→ **REQUESTS**
1) Answer these questions from the AttributeIQ write-up:
(a) Which two changes broke the deterministic event-stream that last-click attribution depends on?
(b) How many synthetic customer journeys were the causal estimators trained on?
(c) What attribution-error reduction versus last-click is reported for the Logistic estimator?
2) Rewrite the stretch of the AttributeIQ write-up from "AttributeIQ solves this" through "(Logistic; Shapley 26.5%)", putting "simulated" in place of "synthetic-but-realistic".
3) Carry the AttributeIQ write-up on from the point where it stops.

→ **PASSAGE**
AttributeIQ

Causal Marketing Attribution Engine — recover where conversions actually come from after iOS 14.5 and cookie deprecation.

The Product Manager problem

Apple's App Tracking Transparency (iOS 14.5) and the deprecation of third-party cookies broke the deterministic event-stream that last-click attribution depends on. The result: PMs systematically over-credit the final bottom-of-funnel touch (paid search, direct) and starve the upper-funnel discovery channels (display, social, video). Budget gets reallocated to channels that appear effective while the channels actually driving net-new demand are quietly defunded.

AttributeIQ solves this with four families of causal estimators trained on 500,000 synthetic-but-realistic customer journeys, benchmarked against the known ground-truth data-generating process.

Three measurable results

#	Result	Measured value on the 500K-journey benchmark (`seed=42`)
1	Attribution-error reduction vs. last-click	70.9% MAE reduction (Logistic; Shapley 26.5%)

→ **PROVIDED INFORMATION**
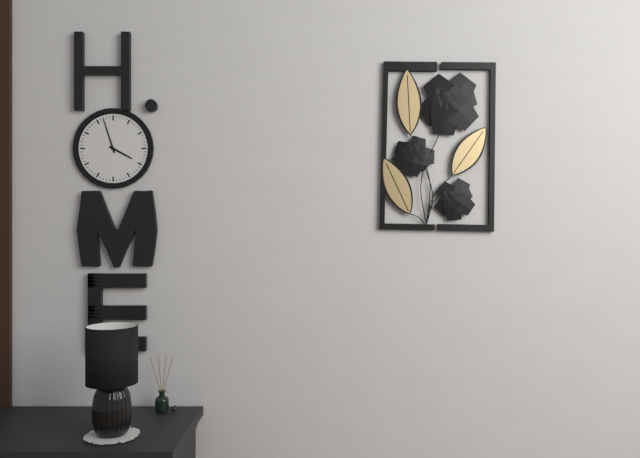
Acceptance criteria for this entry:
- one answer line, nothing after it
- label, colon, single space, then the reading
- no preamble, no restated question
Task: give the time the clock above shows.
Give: 3:57
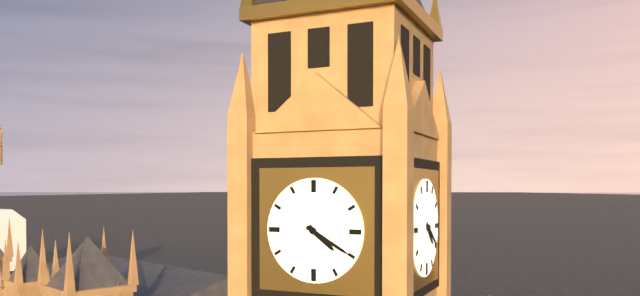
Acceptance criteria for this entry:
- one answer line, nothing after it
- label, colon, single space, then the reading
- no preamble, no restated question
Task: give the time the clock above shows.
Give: 4:20
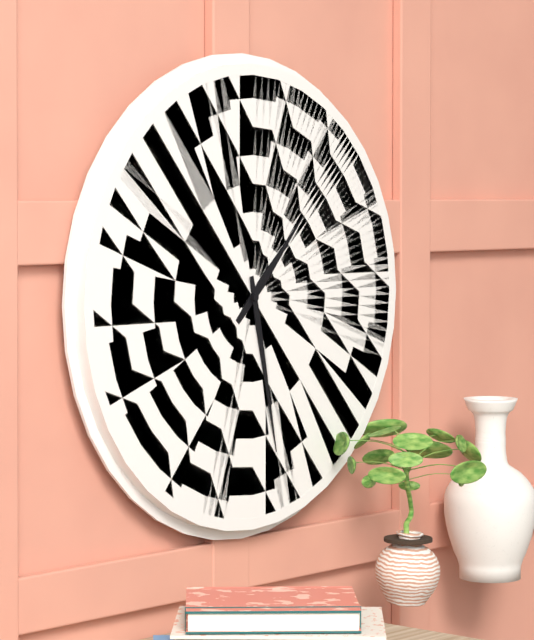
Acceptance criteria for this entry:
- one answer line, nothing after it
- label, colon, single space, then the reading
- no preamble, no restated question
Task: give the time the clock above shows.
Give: 1:28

→ **ANSWER LIST**
1)
(a) Apple's App Tracking Transparency (iOS 14.5) and the deprecation of third-party cookies.
(b) 500,000.
(c) A 70.9% MAE reduction.

2)
AttributeIQ solves this with four families of causal estimators trained on 500,000 simulated customer journeys, benchmarked against the known ground-truth data-generating process.

Three measurable results

#	Result	Measured value on the 500K-journey benchmark (`seed=42`)
1	Attribution-error reduction vs. last-click	70.9% MAE reduction (Logistic; Shapley 26.5%)

3)
2	Misallocated spend identified	$622,788 of $2,013,916 total simulated channel spend
3	Statistical confidence on every channel	100-resample bootstrap 95% CIs per channel × method

All three numbers come from reports/benchmark_output.json — re-run end-to-end with python data/generate_journeys.py --seed 42 && python run_benchmark.py.

Architecture

                ┌──────────────────────────┐
                │   data/generate_journeys │   500K journeys + ground truth
                └────────────┬─────────────┘
                             │
   ┌─────────────────────────┼─────────────────────────────┐
   │                         │                             │
┌──▼────────────┐   ┌────────▼──────────┐    ┌─────────────▼──────┐
│  attribution/ │   │     causal/       │    │     budget/        │
│  baselines    │   │ propensity, IPTW  │    │   convex optimizer │
│  Markov       │   │ S/T/X/R-Learner   │    │   (SLSQP, saturating)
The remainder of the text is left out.